Menurutnya, ada beberapa daerah yang sudah di survey. Namun persoalannya status lahan yang belum jelas.

“Ada 800 hektar yang sudah kita survey di daerah Delik Kabupaten Pelalawan. Dan rencananya PT PEU akan melakukan survey lagi guna study kelayakan bersama Koperasi FPMS,,” ujarnya.

Menyikapi hal itu, Wakil ketua DPRD Riau Budiman Lubis meminta pendapat Direktur Jenderal Perkebunan RI, Doris melalui sambungan zoom.

Doris dalam pandangannya mengatakan bahwa masalah tersebut sudah diatur dalam Peraturan Menteri Pertanian nomor 98 tahun 2013.

Sejatinya kata Doris, kebun plasma tersebut sejatinya harus berada diluar ijin usaha dan HGU. Karena kebun masyarakat tersebut tetap menjadi milik masyarakat.

“Nah ketika memang, masyarakat menginginkan lahan berarti lahan masyarakat itu sendiri ataupun ada lahan lain diluar HGU yang dijadikan lahan plasma,” ujarnya.

Namun bila tidak ada lahan lagi kata Doris, setelah dilakukan pencarian dan study kelayakan dan tidak memadai, tidak memungkinkan untuk dijadikan kebun plasma, ada pola lain yaitu, kegiatan usaha produktif.

“Sebenarnya bapak/ibu sekalian baik kebun maupun non kebun, kegiatan usaha produktif ini tujuannya untuk meningkatkan kesehjateraan masyarakat. Karena keduanya punya nilai ekonomi yang produktif yang memang harus dijalankan oleh masyarakat sekitar,” ujarnya melalui sambungan zoom

FPMR (atas) dan menejamen PT PEU (bawah)

Terkait hal itu ia meminta agar permasalahan ini bisa dilihat secara bersama-sama. Kegiatan usaha produktif bukan hal yang jelek.
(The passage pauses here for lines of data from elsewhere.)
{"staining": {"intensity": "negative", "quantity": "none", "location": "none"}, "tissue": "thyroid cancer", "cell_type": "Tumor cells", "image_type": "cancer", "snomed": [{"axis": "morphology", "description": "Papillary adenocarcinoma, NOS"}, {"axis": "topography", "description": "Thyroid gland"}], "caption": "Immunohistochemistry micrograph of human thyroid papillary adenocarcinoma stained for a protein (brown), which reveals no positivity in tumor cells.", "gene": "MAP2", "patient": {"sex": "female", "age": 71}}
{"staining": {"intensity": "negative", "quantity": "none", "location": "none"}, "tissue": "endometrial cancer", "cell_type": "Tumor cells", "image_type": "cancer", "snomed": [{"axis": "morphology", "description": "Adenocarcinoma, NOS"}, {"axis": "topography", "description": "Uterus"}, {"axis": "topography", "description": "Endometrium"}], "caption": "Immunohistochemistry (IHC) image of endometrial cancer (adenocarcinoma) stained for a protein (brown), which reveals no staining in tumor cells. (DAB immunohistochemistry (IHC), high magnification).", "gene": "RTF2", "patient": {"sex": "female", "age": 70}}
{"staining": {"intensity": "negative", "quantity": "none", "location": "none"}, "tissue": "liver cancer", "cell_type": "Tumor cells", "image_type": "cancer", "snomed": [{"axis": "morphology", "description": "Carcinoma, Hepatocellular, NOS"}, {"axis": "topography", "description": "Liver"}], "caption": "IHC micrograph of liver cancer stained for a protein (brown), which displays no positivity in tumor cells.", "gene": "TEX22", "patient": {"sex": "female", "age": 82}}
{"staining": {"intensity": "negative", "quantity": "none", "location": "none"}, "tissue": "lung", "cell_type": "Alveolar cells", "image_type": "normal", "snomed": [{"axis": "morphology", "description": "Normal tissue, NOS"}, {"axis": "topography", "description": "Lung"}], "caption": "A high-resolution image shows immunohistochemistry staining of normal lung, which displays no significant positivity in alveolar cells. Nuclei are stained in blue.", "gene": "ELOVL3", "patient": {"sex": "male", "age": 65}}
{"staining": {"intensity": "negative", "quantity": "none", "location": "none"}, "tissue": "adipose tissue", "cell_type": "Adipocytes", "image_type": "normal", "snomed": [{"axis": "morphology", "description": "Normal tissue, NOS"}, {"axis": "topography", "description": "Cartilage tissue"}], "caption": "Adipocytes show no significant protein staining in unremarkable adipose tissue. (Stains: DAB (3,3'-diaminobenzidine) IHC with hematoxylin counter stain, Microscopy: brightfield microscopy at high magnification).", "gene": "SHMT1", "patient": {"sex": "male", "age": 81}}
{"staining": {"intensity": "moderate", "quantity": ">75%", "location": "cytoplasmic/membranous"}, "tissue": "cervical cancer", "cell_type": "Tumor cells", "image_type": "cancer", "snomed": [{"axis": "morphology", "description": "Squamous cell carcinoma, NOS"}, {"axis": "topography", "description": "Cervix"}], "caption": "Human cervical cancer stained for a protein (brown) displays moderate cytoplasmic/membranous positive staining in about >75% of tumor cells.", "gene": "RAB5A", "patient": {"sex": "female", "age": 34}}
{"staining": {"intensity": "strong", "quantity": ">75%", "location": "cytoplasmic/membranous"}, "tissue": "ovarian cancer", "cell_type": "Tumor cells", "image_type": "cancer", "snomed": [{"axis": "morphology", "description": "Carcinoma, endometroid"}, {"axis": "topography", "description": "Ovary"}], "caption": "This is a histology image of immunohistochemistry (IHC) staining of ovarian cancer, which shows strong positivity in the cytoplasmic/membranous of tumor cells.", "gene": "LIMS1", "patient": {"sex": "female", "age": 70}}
Ia pun meminta pertimbangan masyarakat, bilamana nanti pada akhirnya sesuai perjanjian MoU tahun 2023 setelah 3 tahun tidak tersedia, maka jalan penyelesaiannya bisa dilakukan dengan kegiatan usaha produktif, tutup Doris.

Menariknya, ketika Budiman Lubis meminta ketegasan Dinas Perkebunan Riau terkait masa tenggang waktu perusahaan yang sudah habis masa HGU-nya, utusan dari Dinas Perkebunan Riau itu hanya bisa diam.

Hingga berita ini dipublish, hearing yang dihadiri oleh 3 anggota DPRD Riau ini yakni, Monang Eliezer Pasaribu, M Hasby Asyodiqi, Sutan Sari Gunung dan sejumlah instansi terkait masih terus berlangsung. (fin)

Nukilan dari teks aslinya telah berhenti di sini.